Роман с президентом | страница 89



Б. Н. Ельцин не большой любитель признавать ошибки. Он будет терзать себя муками, переживать, но сказать, тем более публично, что он не прав, для него выше сил. Ему нужно пережить действительно нечто страшное, чтобы «выдавить» из себя: да, я был не прав, я ошибся. Таким страшным для него стал октябрь 1993 года. В «Записках президента», написанных уже после этой кровавой драмы, содержится несколько пронзительных признаний. Одно из них: президент слишком поздно понял, что Верховный Совет не способен договариваться. То же самое относится и к съездам народных депутатов. В сущности, эта ошибка была продолжением той фундаментальной ошибки, о которой написано чуть выше — что он не довел демонтаж КПСС до конца. Ведь и Верховный Совет, и съезд народных депутатов были порождением КПСС, а после ее запрета оставались ее тайным (а фактически явным) оружием.

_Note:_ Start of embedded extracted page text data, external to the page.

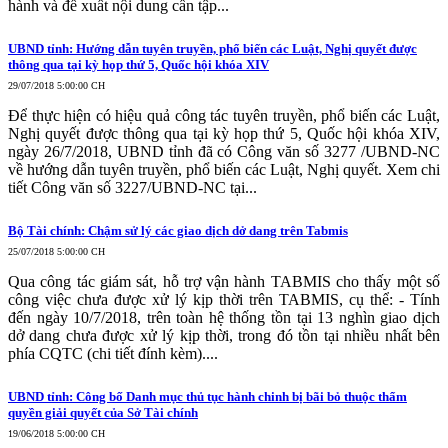
hành và đề xuất nội dung cần tập...
UBND tỉnh: Hướng dẫn tuyên truyền, phổ biến các Luật, Nghị quyết được
thông qua tại kỳ họp thứ 5, Quốc hội khóa XIV
29/07/2018 5:00:00 CH
Để thực hiện có hiệu quả công tác tuyên truyền, phổ biến các Luật,
Nghị quyết được thông qua tại kỳ họp thứ 5, Quốc hội khóa XIV,
ngày 26/7/2018, UBND tỉnh đã có Công văn số 3277 /UBND-NC
về hướng dẫn tuyên truyền, phổ biến các Luật, Nghị quyết. Xem chi
tiết Công văn số 3227/UBND-NC tại...
Bộ Tài chính: Chậm sử lý các giao dịch dở dang trên Tabmis
25/07/2018 5:00:00 CH
Qua công tác giám sát, hỗ trợ vận hành TABMIS cho thấy một số
công việc chưa được xử lý kịp thời trên TABMIS, cụ thể: - Tính
đến ngày 10/7/2018, trên toàn hệ thống tồn tại 13 nghìn giao dịch
dở dang chưa được xử lý kịp thời, trong đó tồn tại nhiều nhất bên
phía CQTC (chi tiết đính kèm)....
UBND tỉnh: Công bố Danh mục thủ tục hành chinh bị bãi bỏ thuộc thẩm
quyền giải quyết của Sở Tài chính
19/06/2018 5:00:00 CH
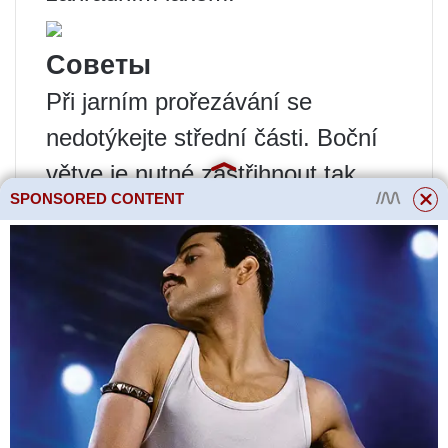
Советы
Při jarním prořezávání se
nedotýkejte střední části. Boční
větve je nutné zastřihnout tak,
SPONSORED CONTENT
aby nepřekážely ostatním.
Jarní řez je lepší než podzimní.
Mladé stromy by neměly příliš
odstraňovat větve. Stačí odstranit
několik hlavních větví.
Když začne plodit, nevyplatí se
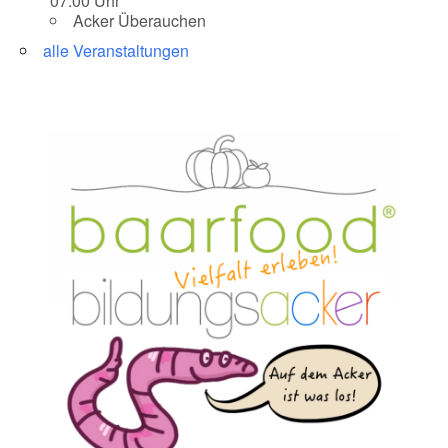
07:00 Uhr
Acker Überauchen
alle Veranstaltungen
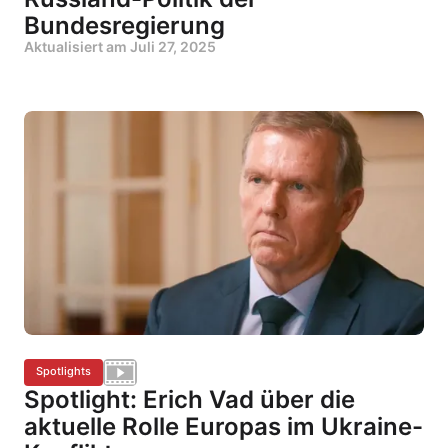
Bundesregierung
Aktualisiert am
Juli 27, 2025
Spotlights
Spotlight: Erich Vad über die
aktuelle Rolle Europas im Ukraine-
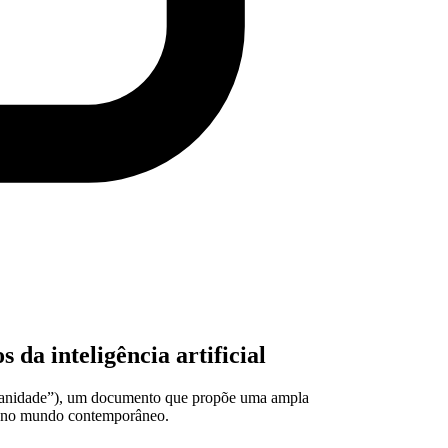
da inteligência artificial
umanidade”), um documento que propõe uma ampla
reja no mundo contemporâneo.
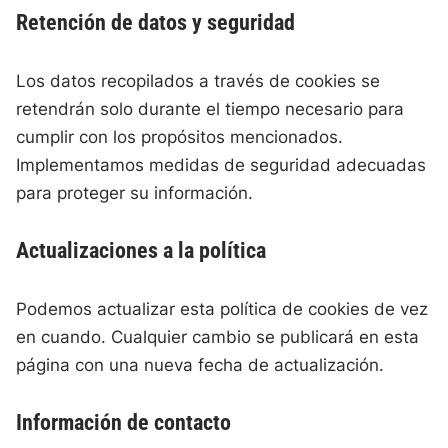
Retención de datos y seguridad
Los datos recopilados a través de cookies se
retendrán solo durante el tiempo necesario para
cumplir con los propósitos mencionados.
Implementamos medidas de seguridad adecuadas
para proteger su información.
Actualizaciones a la política
Podemos actualizar esta política de cookies de vez
en cuando. Cualquier cambio se publicará en esta
página con una nueva fecha de actualización.
Información de contacto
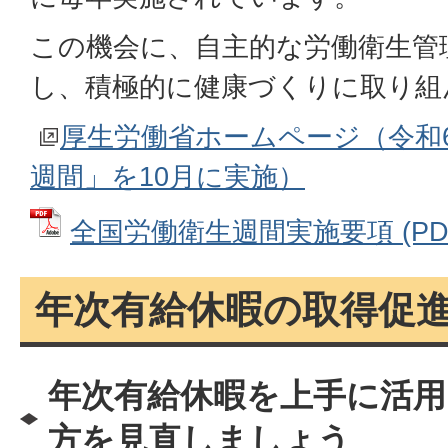
この機会に、自主的な労働衛生管
し、積極的に健康づくりに取り組
厚生労働省ホームページ（令和
週間」を10月に実施）
全国労働衛生週間実施要項 (PDFフ
年次有給休暇の取得促
年次有給休暇を上手に活用
方を見直しましょう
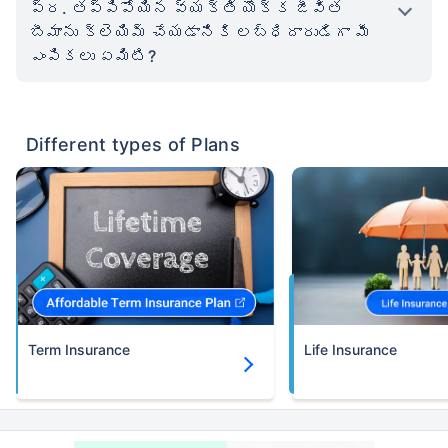
ప్ర. తప్పిపోయిన వ్యక్తి యొక్క జీవిత
బీమాను క్లెయిమ్ చేయడానికి లబ్ధిదారుడిగా మీ
ఎంపికలు ఏమిటి?
Different types of Plans
Term Insurance
Life Insurance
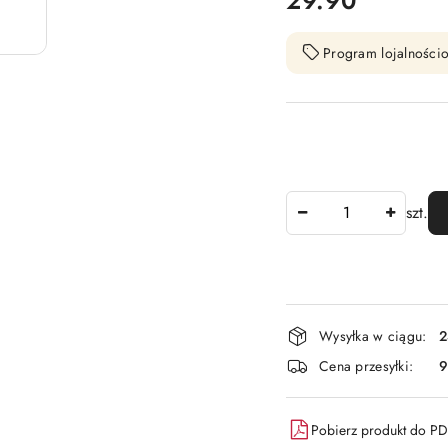
29.90
Program lojalnościo
Ilość
szt.
Dostępność
Wysyłka w ciągu:
2
i
Cena przesyłki:
9
dostawa
Pobierz produkt do P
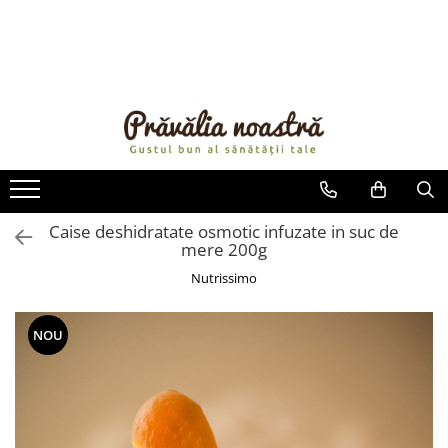
PRODUSE
NOUTĂȚI
ALIMENTE
ULEIURI ȘI UNTURI
MĂSLINE
NUCI ȘI SEMINȚE
Caise deshidratate osmotic infuzate in suc de
mere 200g
FRUCTE DESHIDRATATE
ÎNDULCITORI NATURALI / MIERE
Nutrissimo
FRUCTE LA CONSERVĂ
OȚETURI ȘI SOSURI
NOU
SOSURI
FĂINĂ FĂRĂ GLUTEN
BĂUTURI / LAPTE VEGETAL
OREZ ȘI CEREALE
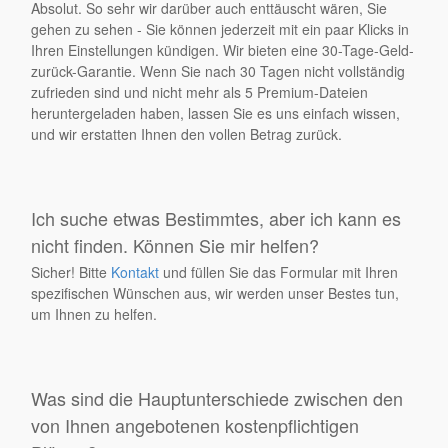
Absolut. So sehr wir darüber auch enttäuscht wären, Sie
gehen zu sehen - Sie können jederzeit mit ein paar Klicks in
Ihren Einstellungen kündigen. Wir bieten eine 30-Tage-Geld-
zurück-Garantie. Wenn Sie nach 30 Tagen nicht vollständig
zufrieden sind und nicht mehr als 5 Premium-Dateien
heruntergeladen haben, lassen Sie es uns einfach wissen,
und wir erstatten Ihnen den vollen Betrag zurück.
Ich suche etwas Bestimmtes, aber ich kann es
nicht finden. Können Sie mir helfen?
Sicher! Bitte
Kontakt
und füllen Sie das Formular mit Ihren
spezifischen Wünschen aus, wir werden unser Bestes tun,
um Ihnen zu helfen.
Was sind die Hauptunterschiede zwischen den
von Ihnen angebotenen kostenpflichtigen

В тот предоктябрьский период в окружении президента продолжали бороться две позиции. Примиренческая, связанная с поисками компромиссов, с новыми уступками оппозиции. Ее олицетворял В. В. Илюшин, очень тесно взаимодействовавший в тот период с Ю. Скоковым. В известной степени эту позицию можно было бы назвать «охранительской». В том смысле, что задача этой группы состояла в сохранении самого Ельцина — даже за счет невозможных компромиссов, за счет отступления. Другая часть помощников ориентировала президента на наступление, исходя из понимания, что уступки рано или поздно приведут к беде и поражению. Уточню, что обе «группировки» не конкурировали друг с другом, а, взаимодействуя, предлагали президенту альтернативы тактики. Но к октябрю 1993 года, когда конфронтация с Верховным Советом обострилась до крайности, обе линии слились в одну.

Не претендуя на обладание абсолютной истиной, выскажу мнение, что так и неудавшееся примирение с 7-м Съездом народных депутатов было следствием изначального настроя на вяло текущий компромисс. Это было не в духе президента. Он как бы вынужденно играл на чужом поле. Его умиротворяющее выступление на съезде было длинным, вялым. Спичрайтеры старались сделать все возможное, но при изначальной концепции «умиротворения» зарядить речь энергией было невозможно. Она походила на доклад Генерального секретаря КПСС. Зал слушал молча, враждебно. За время 1991–1992 годов Ельцин привык к более эмоциональной аудитории, вкусил сладость аплодисментов, привык к ним. За время часового выступления в зале лишь дважды слышались жидкие хлопки. И это деморализовывало президента. Даже депутаты демократических фракций были точно парализованы.